Only Lydecker observed the tiny explosion as the towing block ploughed through the can, grinding it into the end of the track. A minute, inconsequential impact. But the effect on Pfitz’s Crusader was dramatic. Instead of being thrown up at an angle into the skies, the plane was flung down a shallow slope into the sea some two hundred yards in front and to the left of the carrier. It was over in a couple of seconds. With a huge gout of spray, the Crusader was flipped into the sea, salt water flooding into the gaping intake, the screaming jets plunging the fully loaded aircraft deep under the surface.

There were shouts of alarm from the deck, but everything happened too quickly. Within moments they passed the spot where Pfitz had gone down; bubbling crazy water, a slick of oil, and men claimed to see the pale shape of the Crusader slipping ever deeper beneath the green surface of the sea.

Pfitz never came up and there was no further trace of the plane. The end of the catapult was found to be slightly warped and scarred, and the accident was put down to yet another malfunction. The day’s mission was aborted while the mechanism was taken apart.

Lydecker stood on the edge of the deck and looked out to where the rescue helicopters futilely hovered above the oil slick. Groups of men stood about and talked of the accident. Lydecker’s heart was racing and his eyes were bright. Pfitz and his napalm somewhere at the bottom of the South China Sea. He felt good. No, he felt magnificent. He wanted to bite the stars.

Histoire Vache

“So you are still a virgin,” Pierre-Etienne said triumphantly, stubbing out his cigarette.

It had to come out, Eric thought. They had been talking earnestly about sex all afternoon. Under cross-examination Eric had mentioned an older girl-cousin called Jean and suggestively introduced the notion of a seaside holiday and a sand dune picnic à deux. He had tried to keep the details vague, but conversations of this sort remorselessly turned towards the specific and Pierre-Etienne and Momo (Maurice) had been unsparing in their search for the truth. They had really pinned him down this time. Yes or no, they demanded; did you or didn’t you?

“I don’t believe it,” Momo said. “You never?”

Eric shook his head, trying to smile away his blush. They were sitting at a café in the main square of Villers-Bocage. It was market day and the place was full of livestock and people. Momentarily Eric’s attention was distracted by the sight of a red-faced farmer in the typical knee-length Normandy blouson, energetically tugging on the tail of a cow as if he were trying to wrench it out by the roots. Eric winced.
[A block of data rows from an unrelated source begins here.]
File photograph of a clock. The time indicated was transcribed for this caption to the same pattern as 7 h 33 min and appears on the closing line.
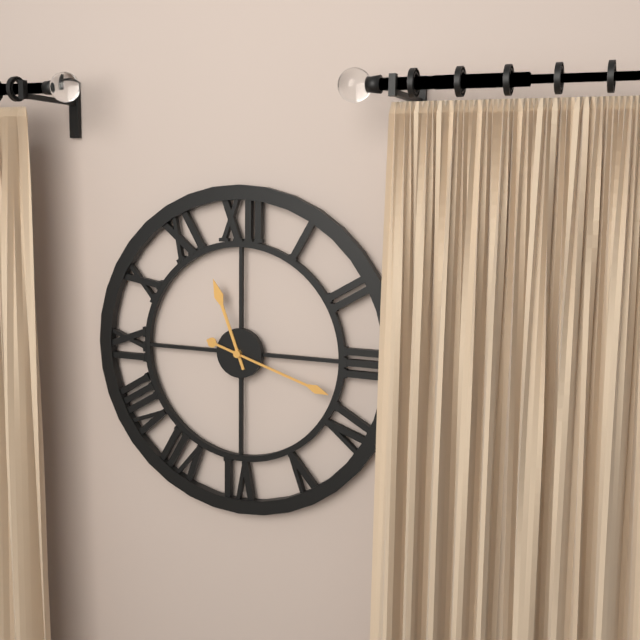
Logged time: 11 h 18 min
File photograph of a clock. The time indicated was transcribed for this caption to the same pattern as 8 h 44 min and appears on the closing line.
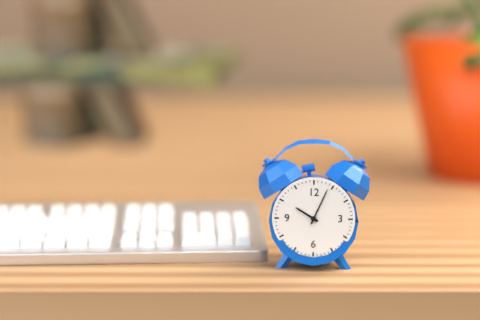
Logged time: 10 h 04 min
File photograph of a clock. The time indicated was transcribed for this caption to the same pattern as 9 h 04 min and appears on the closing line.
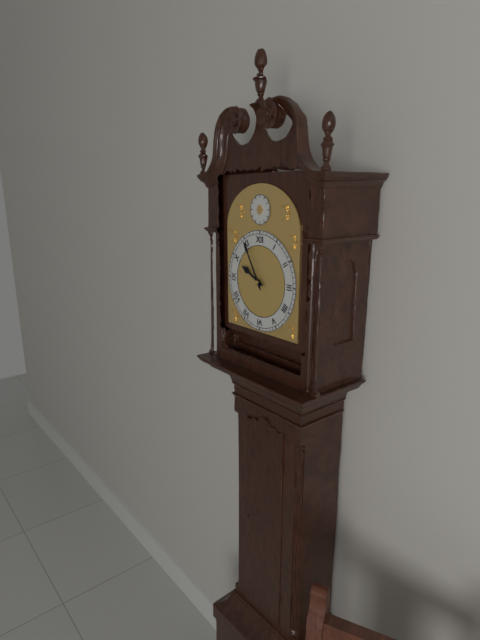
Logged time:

He looked back at his two companions. Pierre-Etienne was the same age as he; last Easter he’d spent two weeks in England at Eric’s home. Momo was Pierre-Etienne’s brother, a little older — nearly seventeen — plump and trying to grow a moustache. Eric didn’t like him that much; his air of amused tolerance towards the two younger boys was extremely irritating. Momo had a girlfriend of sorts, Eric knew, but he’d never seen Pierre-Etienne with one.

Eric sipped his Diabolo-menthe. He adored the chill green drink, clear and clinking with ice cubes. It was the best thing about France, he decided. He’d never learn the language, he was sure, and as far as he was concerned it wasn’t worth the last two weeks of his summer holiday. Pierre-Etienne’s father was the director of the Villers-Bocage abattoir, and as a result of his job the family ate meat for every meal; every sort and cut imaginable: pork, veal, beef, kidneys, heart, brains, revolting spongy tripe, lamb, oxtails, trotters, fatty purple sausages, all of it pink and undercooked and oozing with blood. Eric was returning directly to school in three days and he sometimes found himself longing for shepherd’s pie or a thick Bisto stew.

“But surely you’re one — a virgin — too?” he said to Pierre-Etienne in half-hearted counter-attack.

“Of course not.” Pierre-Etienne looked offended.

“But you don’t have a girl-friend,” Eric said. “How could you?”